Ближе к вечеру Бенджи возвратился к стаду. Лунатики неумолимо двигались вперед, через горячее марево, поднимающееся над поджаренным солнцем асфальтом. Местность вокруг была абсолютно плоской, казалось, простирающейся бесконечно. Ржаво-красная земля высохла и растрескалась.

Бенджи нашел Сэди и Арава впереди стада. Они ехали в пикапе, который тащил старый прицеп ЦКПЗ. Бенджи помахал им рукой, они свернули на обочину, после чего все крепко обнялись.

Бенджи не стал рассказывать о том, что случилось в Лас-Вегасе. Ни о Розали, ни о тех, кто на него напал. Ни о том человеке, которому он выстрелил в живот. Бенджи не видел в этом смысл. Он хотел все рассказать. Страстно желал снять с себя груз произошедшего, в каком-то смысле исповедаться. Однако снять груз с себя означало переложить его на плечи товарищей.

А те и так уже были обременены тяжкой ношей.

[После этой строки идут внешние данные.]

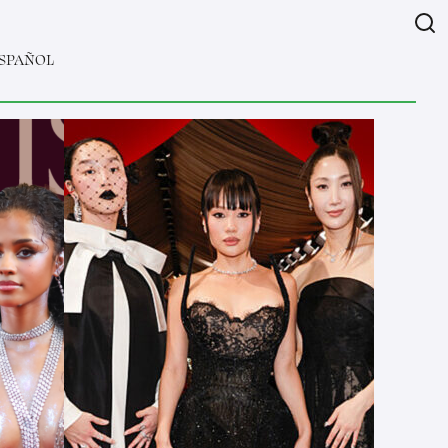
SPAÑOL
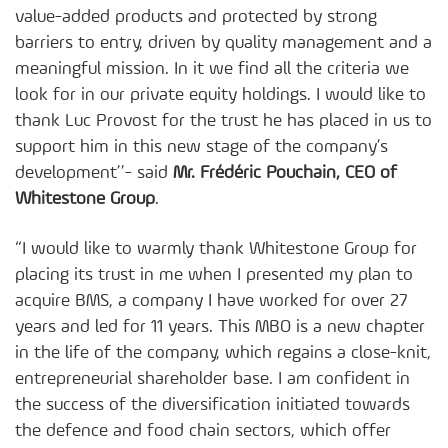
value-added products and protected by strong
barriers to entry, driven by quality management and a
meaningful mission. In it we find all the criteria we
look for in our private equity holdings. I would like to
thank Luc Provost for the trust he has placed in us to
support him in this new stage of the company’s
development’’- said
Mr. Frédéric Pouchain, CEO of
Whitestone Group
.
“I would like to warmly thank Whitestone Group for
placing its trust in me when I presented my plan to
acquire BMS, a company I have worked for over 27
years and led for 11 years. This MBO is a new chapter
in the life of the company, which regains a close-knit,
entrepreneurial shareholder base. I am confident in
the success of the diversification initiated towards
the defence and food chain sectors, which offer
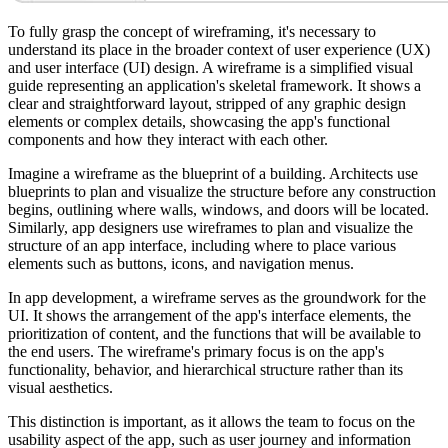
To fully grasp the concept of wireframing, it's necessary to
understand its place in the broader context of user experience (UX)
and user interface (UI) design. A wireframe is a simplified visual
guide representing an application's skeletal framework. It shows a
clear and straightforward layout, stripped of any graphic design
elements or complex details, showcasing the app's functional
components and how they interact with each other.
Imagine a wireframe as the blueprint of a building. Architects use
blueprints to plan and visualize the structure before any construction
begins, outlining where walls, windows, and doors will be located.
Similarly, app designers use wireframes to plan and visualize the
structure of an app interface, including where to place various
elements such as buttons, icons, and navigation menus.
In app development, a wireframe serves as the groundwork for the
UI. It shows the arrangement of the app's interface elements, the
prioritization of content, and the functions that will be available to
the end users. The wireframe's primary focus is on the app's
functionality, behavior, and hierarchical structure rather than its
visual aesthetics.
This distinction is important, as it allows the team to focus on the
usability aspect of the app, such as user journey and information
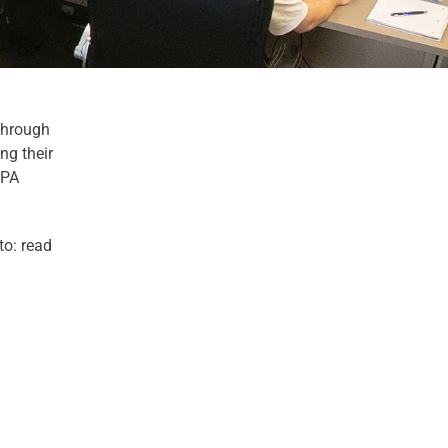
Through
ng their
EPA
to: read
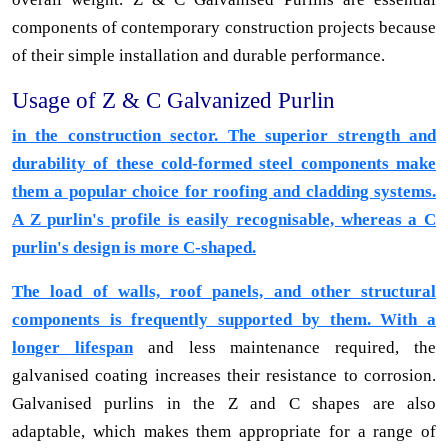
components of contemporary construction projects because
of their simple installation and durable performance.
Usage of Z & C Galvanized Purlin
in the construction sector. The superior strength and
durability of these cold-formed steel components make
them a popular choice for roofing and cladding systems.
A Z purlin's profile is easily recognisable, whereas a C
purlin's design is more C-shaped.
The load of walls, roof panels, and other structural
components is frequently supported by them. With a
longer lifespan
and less maintenance required, the
galvanised coating increases their resistance to corrosion.
Galvanised purlins in the Z and C shapes are also
adaptable, which makes them appropriate for a range of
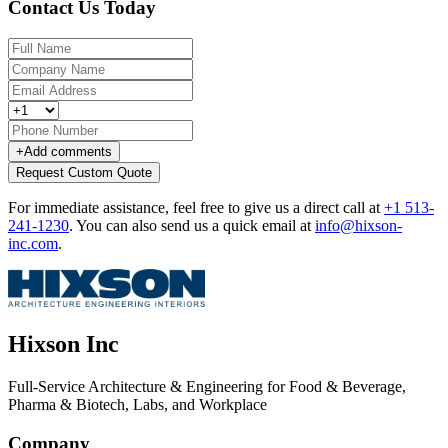
Contact Us Today
+
Add comments
Request Custom Quote
For immediate assistance, feel free to give us a direct call at
+1 513-
241-1230
.
You can also send us a quick email at
info@hixson-
inc.com
.
Hixson Inc
Full-Service Architecture & Engineering for Food & Beverage,
Pharma & Biotech, Labs, and Workplace
Company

Не стал Бенджи рассказывать и о том, как, прежде чем покинуть Лас-Вегас, он проехал по Стрипу – не в качестве туриста, глазеющего на конец света, а потому что опасался, что Пол станет его искать, а столпотворение и суматоха на Стрипе позволяли ему спрятаться. Он не рассказал про толпы людей, многие из которых были больны, с лицами, покрытыми слизкой коростой «белой маски» – волокнистые нити выпирали из ноздрей и глаз, щеки лоснились порошкообразными подтеками. Бенджи не стал говорить про царящее там безумие: насилие – одни люди избивали других всем, что попадалось под руку; блуд – люди трахались в брызгах фонтанов Белладжо; белая штукатурка стен парковок магазинов на Мандалай-Бэй, испачканная фекалиями и блевотиной. Он видел людей, которые кричали, справляли естественную нужду, дрались, трахались. В какой-то момент толпа окружила его микроавтобус, стремясь забраться внутрь, опрокинуть его. Похожие на плачущие маски лица скалились, просовываясь в выбитые окна. Ему пришлось прибавить газу, ткнув бампером нескольких человек – не сильно, только чтобы заставить их расступиться, оттолкнуть обратно в толпу. Бенджи свернул в переулок, спасаясь от них, и долго петлял, прежде чем выехать на шоссе. К этому времени уже взошло солнце, осветив город, по-прежнему содрогающийся в жутких спазмах бредовых галлюцинаций. Наверное, в Лас-Вегасе это было самым странным: несмотря на болезнь и всеобщее сумасшествие, фонтаны продолжали вскидывать в воздух свои струи, по-прежнему ярко сиял неон, по-прежнему крутились аттракционы на крышах зданий. Карусель вращалась и вращалась, хотя далеко не всем ее участникам суждено было дожить до следующего месяца, до следующей недели, до завтрашнего дня.